DATA EXCERPTS section start
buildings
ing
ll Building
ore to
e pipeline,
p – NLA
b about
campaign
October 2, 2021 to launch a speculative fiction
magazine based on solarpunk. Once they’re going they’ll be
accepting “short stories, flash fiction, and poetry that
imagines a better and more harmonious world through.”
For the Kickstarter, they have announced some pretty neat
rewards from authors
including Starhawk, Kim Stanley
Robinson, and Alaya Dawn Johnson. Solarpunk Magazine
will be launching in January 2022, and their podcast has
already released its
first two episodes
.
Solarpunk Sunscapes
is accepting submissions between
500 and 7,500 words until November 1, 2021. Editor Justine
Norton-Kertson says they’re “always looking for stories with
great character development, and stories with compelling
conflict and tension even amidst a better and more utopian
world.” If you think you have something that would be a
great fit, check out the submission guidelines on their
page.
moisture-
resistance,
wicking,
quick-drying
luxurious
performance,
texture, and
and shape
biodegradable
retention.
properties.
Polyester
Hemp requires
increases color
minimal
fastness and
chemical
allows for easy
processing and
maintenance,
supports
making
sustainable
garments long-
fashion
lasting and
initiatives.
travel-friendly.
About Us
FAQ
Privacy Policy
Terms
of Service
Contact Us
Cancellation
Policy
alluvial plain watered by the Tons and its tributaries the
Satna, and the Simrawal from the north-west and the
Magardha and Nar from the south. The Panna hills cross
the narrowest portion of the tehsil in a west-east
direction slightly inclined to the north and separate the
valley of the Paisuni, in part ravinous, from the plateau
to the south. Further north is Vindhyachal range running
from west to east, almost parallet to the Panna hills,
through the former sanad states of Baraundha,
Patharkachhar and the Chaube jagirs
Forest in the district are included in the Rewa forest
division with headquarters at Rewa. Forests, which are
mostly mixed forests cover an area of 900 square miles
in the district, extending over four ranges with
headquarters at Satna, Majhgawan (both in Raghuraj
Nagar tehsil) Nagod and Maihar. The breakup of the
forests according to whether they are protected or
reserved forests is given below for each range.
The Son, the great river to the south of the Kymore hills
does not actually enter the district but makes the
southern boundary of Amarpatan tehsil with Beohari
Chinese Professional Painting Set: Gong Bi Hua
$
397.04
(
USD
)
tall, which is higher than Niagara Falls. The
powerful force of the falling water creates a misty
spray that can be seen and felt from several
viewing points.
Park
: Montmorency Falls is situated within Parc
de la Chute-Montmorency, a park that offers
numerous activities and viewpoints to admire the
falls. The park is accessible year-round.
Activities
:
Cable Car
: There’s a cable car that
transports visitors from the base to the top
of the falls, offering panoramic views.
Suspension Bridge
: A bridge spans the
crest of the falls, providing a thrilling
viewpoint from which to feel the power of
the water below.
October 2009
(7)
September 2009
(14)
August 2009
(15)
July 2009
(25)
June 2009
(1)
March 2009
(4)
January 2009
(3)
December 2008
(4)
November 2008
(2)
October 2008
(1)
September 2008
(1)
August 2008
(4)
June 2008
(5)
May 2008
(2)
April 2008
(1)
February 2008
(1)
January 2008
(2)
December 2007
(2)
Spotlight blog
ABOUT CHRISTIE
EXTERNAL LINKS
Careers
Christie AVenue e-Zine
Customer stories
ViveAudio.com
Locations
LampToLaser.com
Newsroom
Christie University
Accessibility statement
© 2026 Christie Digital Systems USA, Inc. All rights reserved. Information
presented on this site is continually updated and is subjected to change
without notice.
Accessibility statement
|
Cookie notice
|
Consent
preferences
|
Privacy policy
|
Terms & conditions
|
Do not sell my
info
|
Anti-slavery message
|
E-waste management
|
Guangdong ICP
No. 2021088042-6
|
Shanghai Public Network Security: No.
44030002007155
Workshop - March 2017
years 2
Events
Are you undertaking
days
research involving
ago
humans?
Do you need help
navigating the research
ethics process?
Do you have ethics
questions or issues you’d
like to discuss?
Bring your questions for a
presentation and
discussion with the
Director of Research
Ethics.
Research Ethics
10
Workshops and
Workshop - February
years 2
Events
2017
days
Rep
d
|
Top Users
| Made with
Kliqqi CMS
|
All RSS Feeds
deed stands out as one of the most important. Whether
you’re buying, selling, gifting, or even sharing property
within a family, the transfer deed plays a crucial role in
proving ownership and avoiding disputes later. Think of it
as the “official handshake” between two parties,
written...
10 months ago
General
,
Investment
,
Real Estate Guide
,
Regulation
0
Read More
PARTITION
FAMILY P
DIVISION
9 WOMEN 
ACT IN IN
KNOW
DATA EXCERPTS section end
> **WORK ITEM**: Output the complete set of records word for word.

> **WORKED SOLUTION**:
buildings
ing
ll Building
ore to
e pipeline,
p – NLA
b about
campaign
October 2, 2021 to launch a speculative fiction
magazine based on solarpunk. Once they’re going they’ll be
accepting “short stories, flash fiction, and poetry that
imagines a better and more harmonious world through.”
For the Kickstarter, they have announced some pretty neat
rewards from authors
including Starhawk, Kim Stanley
Robinson, and Alaya Dawn Johnson. Solarpunk Magazine
will be launching in January 2022, and their podcast has
already released its
first two episodes
.
Solarpunk Sunscapes
is accepting submissions between
500 and 7,500 words until November 1, 2021. Editor Justine
Norton-Kertson says they’re “always looking for stories with
great character development, and stories with compelling
conflict and tension even amidst a better and more utopian
world.” If you think you have something that would be a
great fit, check out the submission guidelines on their
page.
moisture-
resistance,
wicking,
quick-drying
luxurious
performance,
texture, and
and shape
biodegradable
retention.
properties.
Polyester
Hemp requires
increases color
minimal
fastness and
chemical
allows for easy
processing and
maintenance,
supports
making
sustainable
garments long-
fashion
lasting and
initiatives.
travel-friendly.
About Us
FAQ
Privacy Policy
Terms
of Service
Contact Us
Cancellation
Policy
alluvial plain watered by the Tons and its tributaries the
Satna, and the Simrawal from the north-west and the
Magardha and Nar from the south. The Panna hills cross
the narrowest portion of the tehsil in a west-east
direction slightly inclined to the north and separate the
valley of the Paisuni, in part ravinous, from the plateau
to the south. Further north is Vindhyachal range running
from west to east, almost parallet to the Panna hills,
through the former sanad states of Baraundha,
Patharkachhar and the Chaube jagirs
Forest in the district are included in the Rewa forest
division with headquarters at Rewa. Forests, which are
mostly mixed forests cover an area of 900 square miles
in the district, extending over four ranges with
headquarters at Satna, Majhgawan (both in Raghuraj
Nagar tehsil) Nagod and Maihar. The breakup of the
forests according to whether they are protected or
reserved forests is given below for each range.
The Son, the great river to the south of the Kymore hills
does not actually enter the district but makes the
southern boundary of Amarpatan tehsil with Beohari
Chinese Professional Painting Set: Gong Bi Hua
$
397.04
(
USD
)
tall, which is higher than Niagara Falls. The
powerful force of the falling water creates a misty
spray that can be seen and felt from several
viewing points.
Park
: Montmorency Falls is situated within Parc
de la Chute-Montmorency, a park that offers
numerous activities and viewpoints to admire the
falls. The park is accessible year-round.
Activities
:
Cable Car
: There’s a cable car that
transports visitors from the base to the top
of the falls, offering panoramic views.
Suspension Bridge
: A bridge spans the
crest of the falls, providing a thrilling
viewpoint from which to feel the power of
the water below.
October 2009
(7)
September 2009
(14)
August 2009
(15)
July 2009
(25)
June 2009
(1)
March 2009
(4)
January 2009
(3)
December 2008
(4)
November 2008
(2)
October 2008
(1)
September 2008
(1)
August 2008
(4)
June 2008
(5)
May 2008
(2)
April 2008
(1)
February 2008
(1)
January 2008
(2)
December 2007
(2)
Spotlight blog
ABOUT CHRISTIE
EXTERNAL LINKS
Careers
Christie AVenue e-Zine
Customer stories
ViveAudio.com
Locations
LampToLaser.com
Newsroom
Christie University
Accessibility statement
© 2026 Christie Digital Systems USA, Inc. All rights reserved. Information
presented on this site is continually updated and is subjected to change
without notice.
Accessibility statement
|
Cookie notice
|
Consent
preferences
|
Privacy policy
|
Terms & conditions
|
Do not sell my
info
|
Anti-slavery message
|
E-waste management
|
Guangdong ICP
No. 2021088042-6
|
Shanghai Public Network Security: No.
44030002007155
Workshop - March 2017
years 2
Events
Are you undertaking
days
research involving
ago
humans?
Do you need help
navigating the research
ethics process?
Do you have ethics
questions or issues you’d
like to discuss?
Bring your questions for a
presentation and
discussion with the
Director of Research
Ethics.
Research Ethics
10
Workshops and
Workshop - February
years 2
Events
2017
days
Rep
d
|
Top Users
| Made with
Kliqqi CMS
|
All RSS Feeds
deed stands out as one of the most important. Whether
you’re buying, selling, gifting, or even sharing property
within a family, the transfer deed plays a crucial role in
proving ownership and avoiding disputes later. Think of it
as the “official handshake” between two parties,
written...
10 months ago
General
,
Investment
,
Real Estate Guide
,
Regulation
0
Read More
PARTITION
FAMILY P
DIVISION
9 WOMEN 
ACT IN IN
KNOW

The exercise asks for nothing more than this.